The engineer sitting next to me is a better driver than passenger. Two observations lead me to this conclusion. First, there seems to be genuine concern spreading across his face as we hurtle along the start/finish straight on the road course at the Acura Proving Grounds in Marysville, Ohio. (For good measure, he reaches for the door handle to brace himself for what could be impending doom.) Second, the car with which we’re doing all the hurtling is the Acura NSX, and the passenger, Jason Widmer, is the chief engineer responsible for its development.
During the gestation of this high-tech hybrid supercar, Widmer spent some 200 days per year circumnavigating the globe to pilot prototypes on various roads and in varied conditions—all to ensure the performance credentials of the NSX would match its promise.

Taking turns at the Acura Proving Grounds in Marysville, Ohio. Photo: Courtesy Honda.
“How do you like to learn a track?” he asks as we blast towards the first corner at triple-digit speeds. “Do you want me to call out the turns or just stay quiet?” A few minutes prior, we completed a sighting lap with Widmer behind the wheel. But he’s right to suggest additional instruction: It’s the first time I’ve visited the track and, in this configuration, there are 16 different corners to memorize. (To ratchet up his unease even further, I’m the only guest to show up with his own race helmet, a red flag to the entire Acura team that harrowing moments could be in the offing.)

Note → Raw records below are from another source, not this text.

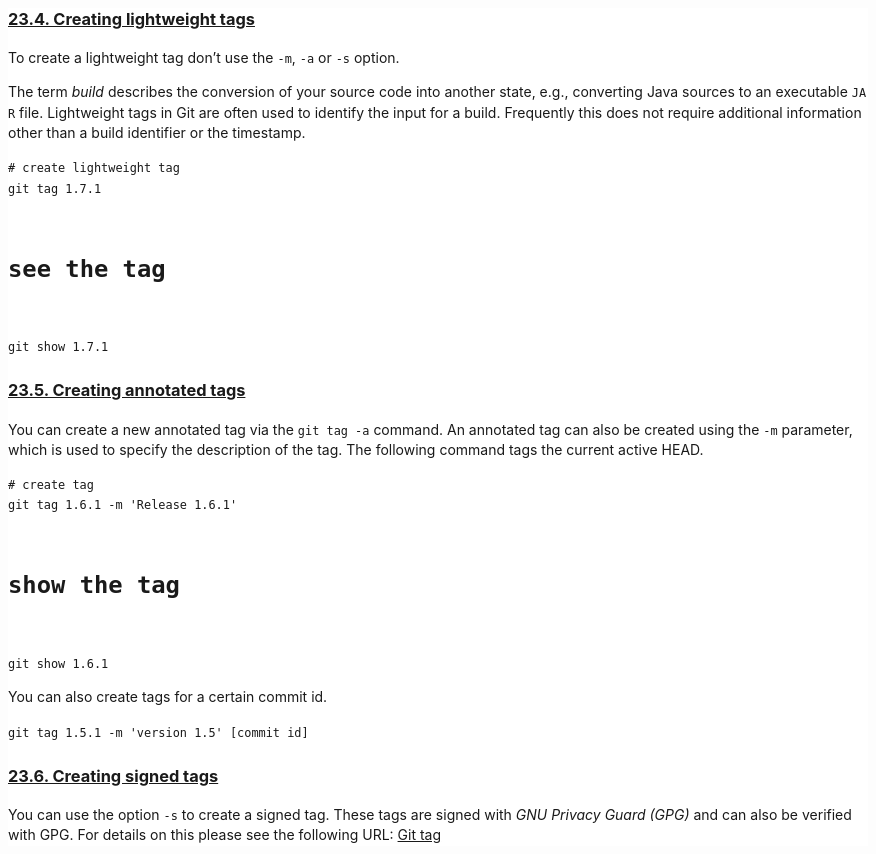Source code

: <h3 id="tagging_createlightweight"><a href="#tagging_createlightweight" target="_blank">23.4. Creating lightweight tags</a></h3>
<div>
<p>
To create a lightweight tag don’t use the <code>-m</code>, <code>-a</code> or <code>-s</code> option.</p>
</div>
<div>
<p>The term <em>build</em> describes the conversion of your source code into
another state, e.g., converting Java sources to an executable <code>JAR</code>
file. Lightweight tags in Git are often used to identify the input for a
build. Frequently this does not require additional information other
than a build identifier or the timestamp.</p>
</div>
<div>
<div>
<pre><code># create lightweight tag
git tag 1.7.1

# see the tag
git show 1.7.1</code></pre>
</div>
</div>
</div>
<div>
<h3 id="tagging_createannoted"><a href="#tagging_createannoted" target="_blank">23.5. Creating annotated tags</a></h3>
<div>
<p>
You can create a new annotated tag via the
<code>git tag -a</code> command. An annotated tag can also be created using the
<code>-m</code> parameter, which is used to specify the description of the tag. The
following command tags the current active HEAD.</p>
</div>
<div>
<div>
<pre><code># create tag
git tag 1.6.1 -m 'Release 1.6.1'

# show the tag
git show 1.6.1</code></pre>
</div>
</div>
<div>
<p>You can also create tags for a certain commit id.</p>
</div>
<div>
<div>
<pre><code>git tag 1.5.1 -m 'version 1.5' [commit id]</code></pre>
</div>
</div>
</div>
<div>
<h3 id="tagging_signedtags"><a href="#tagging_signedtags" target="_blank">23.6. Creating signed tags</a></h3>
<div>
<p>
You can use the option <code>-s</code> to create a signed tag.
These tags are signed with <em>GNU Privacy Guard (GPG)</em> and can also be
verified with GPG. For details on this please see the following URL:
<a href="https://www.kernel.org/pub/software/scm/git/docs/git-tag.html" target="_blank">Git tag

The Acura NSX, for the still uninitiated, is a fantastic piece of engineering. The hybrid power train is a potent cocktail, blending together a twin-turbocharged 3.5-liter V-6 paired with electric motors at each front wheel and a third direct drive motor bonded to the 9-speed dual-clutch automatic transmission. The result is a total of 573 hp and 476 ft lbs of torque (much of it available from very low in the rev range), an authentic torque-vectoring all-wheel drive system, and four different drive modes ranging from whisper-quiet to all-out attack.

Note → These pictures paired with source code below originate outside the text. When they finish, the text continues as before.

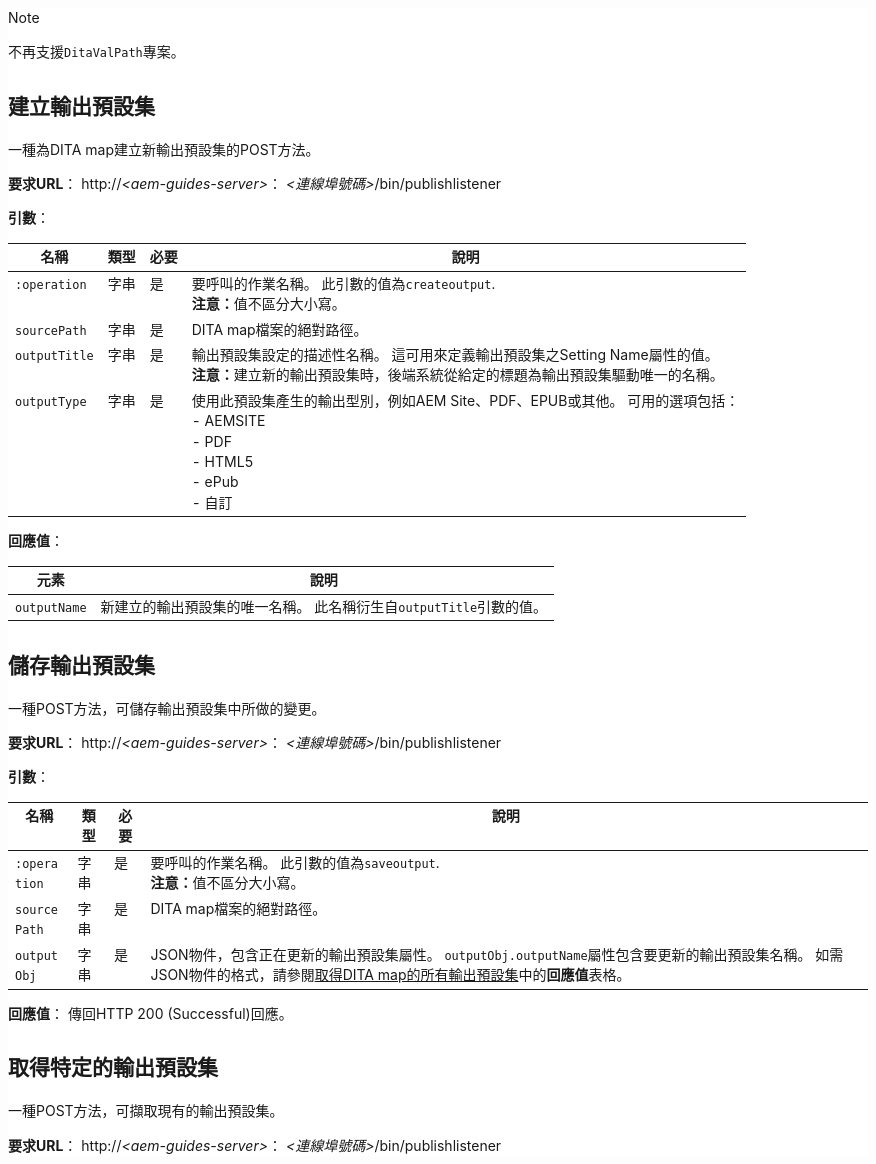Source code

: >[!NOTE]
>
> 不再支援`DitaValPath`專案。

## 建立輸出預設集

一種為DITA map建立新輸出預設集的POST方法。

**要求URL**：
http://*&lt;aem-guides-server\>*： *&lt;連線埠號碼\>*/bin/publishlistener

**引數**：

| 名稱 | 類型 | 必要 | 說明 |
|----|----|--------|-----------|
| `:operation` | 字串 | 是 | 要呼叫的作業名稱。 此引數的值為``createoutput``.<br> **注意：**&#x200B;值不區分大小寫。 |
| `sourcePath` | 字串 | 是 | DITA map檔案的絕對路徑。 |
| `outputTitle` | 字串 | 是 | 輸出預設集設定的描述性名稱。 這可用來定義輸出預設集之Setting Name屬性的值。<br> **注意：**&#x200B;建立新的輸出預設集時，後端系統從給定的標題為輸出預設集驅動唯一的名稱。 |
| `outputType` | 字串 | 是 | 使用此預設集產生的輸出型別，例如AEM Site、PDF、EPUB或其他。 可用的選項包括：<br>-   AEMSITE <br>-   PDF<br>-   HTML5 <br>-   ePub<br>-   自訂 |

**回應值**：

| 元素 | 說明 |
|-------|-----------|
| `outputName` | 新建立的輸出預設集的唯一名稱。 此名稱衍生自`outputTitle`引數的值。 |

## 儲存輸出預設集

一種POST方法，可儲存輸出預設集中所做的變更。

**要求URL**：
http://*&lt;aem-guides-server\>*： *&lt;連線埠號碼\>*/bin/publishlistener

**引數**：

| 名稱 | 類型 | 必要 | 說明 |
|----|----|--------|-----------|
| `:operation` | 字串 | 是 | 要呼叫的作業名稱。 此引數的值為``saveoutput``.<br> **注意：**&#x200B;值不區分大小寫。 |
| `sourcePath` | 字串 | 是 | DITA map檔案的絕對路徑。 |
| `outputObj` | 字串 | 是 | JSON物件，包含正在更新的輸出預設集屬性。 `outputObj.outputName`屬性包含要更新的輸出預設集名稱。 如需JSON物件的格式，請參閱[取得DITA map的所有輸出預設集](#get-output-presets-dita-map)中的&#x200B;**回應值**&#x200B;表格。 |

**回應值**：
傳回HTTP 200 \(Successful\)回應。

## 取得特定的輸出預設集

一種POST方法，可擷取現有的輸出預設集。

**要求URL**：
http://*&lt;aem-guides-server\>*： *&lt;連線埠號碼\>*/bin/publishlistener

For sure, the NSX is fast in a straight line, rocketing from zero to 60 mph in less than 3 seconds. But it’s even more entertaining in the corners, the SH-AWD system shuttling motivation around from corner to corner like a boxing coach. The regenerative braking system is also spectacularly good, unfailingly hauling the NSX down from borderline insane speeds time and again.

A trio of Acura NSX in finely tuned formation. Photo: Courtesy Honda.
This opportunity to thrash around full throttle without fear of police reprisal mirrors the NSX Insider Experience, a customer program introduced earlier this year. Available to those who already own or have ordered a new NSX, the program offers the choice of six different packages ranging in price from $1,990 to $7,576.
The full-bore option comprises a visit to the Honda Heritage Center, a four-hour tour of the Performance Manufacturing Center (where the NSX is built), a two-hour tour of the engine plant in nearby Anna (where the hybrid power train is hand-assembled), and four more hours at the Acura Proving Grounds with a driving coach riding shotgun.
The NSX is the uncontested halo car for the Acura brand, so the exclusive nature of the NSX Insider Experience is a natural fit. Now, however, parent company Honda has its own pinnacle product—and it’s even more exclusive than the NSX. Priced at $4.9 million, the HondaJet is, arguably, just as technically advanced as the hybrid supercar.
Billed as the world’s most advanced light business jet, it features an absolute engineering breakthrough, the Over-the-Wing Engine Mount (OTWEM). This unique design took Michimasa Fujino, the founding president and chief executive officer of Honda Aircraft Company, over 20 years to perfect.

The HondaJet’s breakthrough Over-the-Wing Engine Mount configuration. Photo: Courtesy Honda.
With the twin GE Honda HF120 engines placed above the wings, the HondaJet boasts improved aerodynamic performance versus its direct competitors, as well as increased cabin space, greater cargo capacity and reduced cabin noise. The fuselage and main wing aerofoil also benefit from aerodynamic study, helping to give this jet a high cruising speed and up to 20-percent better fuel efficiency than its rivals.
It’s not advisable to pass up the chance to drive the Acura NSX on a closed circuit. But it’s perhaps even less wise to miss a flight on the HondaJet—especially when the opportunity takes place from the co-pilot’s seat. Thus, while not usually part of the NSX Insider Experience, our program in Ohio included round-trip travel from New Jersey’s Teterboro Airport aboard the HondaJet.
In the final analysis, both forms of transportation proved equally thrilling, but there was a difference: The flight was utterly without drama, comfortable and smooth from takeoff to landing. Our pilot, Tom Maurer, joined Honda Aircraft while the HondaJet was still being developed, so he knows it inside and out. (For the record, he never let me take the leather-wrapped yoke, but I was a great passenger.)
“There is no other company that can provide you with this kind of experience,” said Rick Schostek, Executive Vice President of Honda North America, during a break in the action. “We are what a mobility company can be—the only thing we can’t do is go underwater.” Well, at least not yet.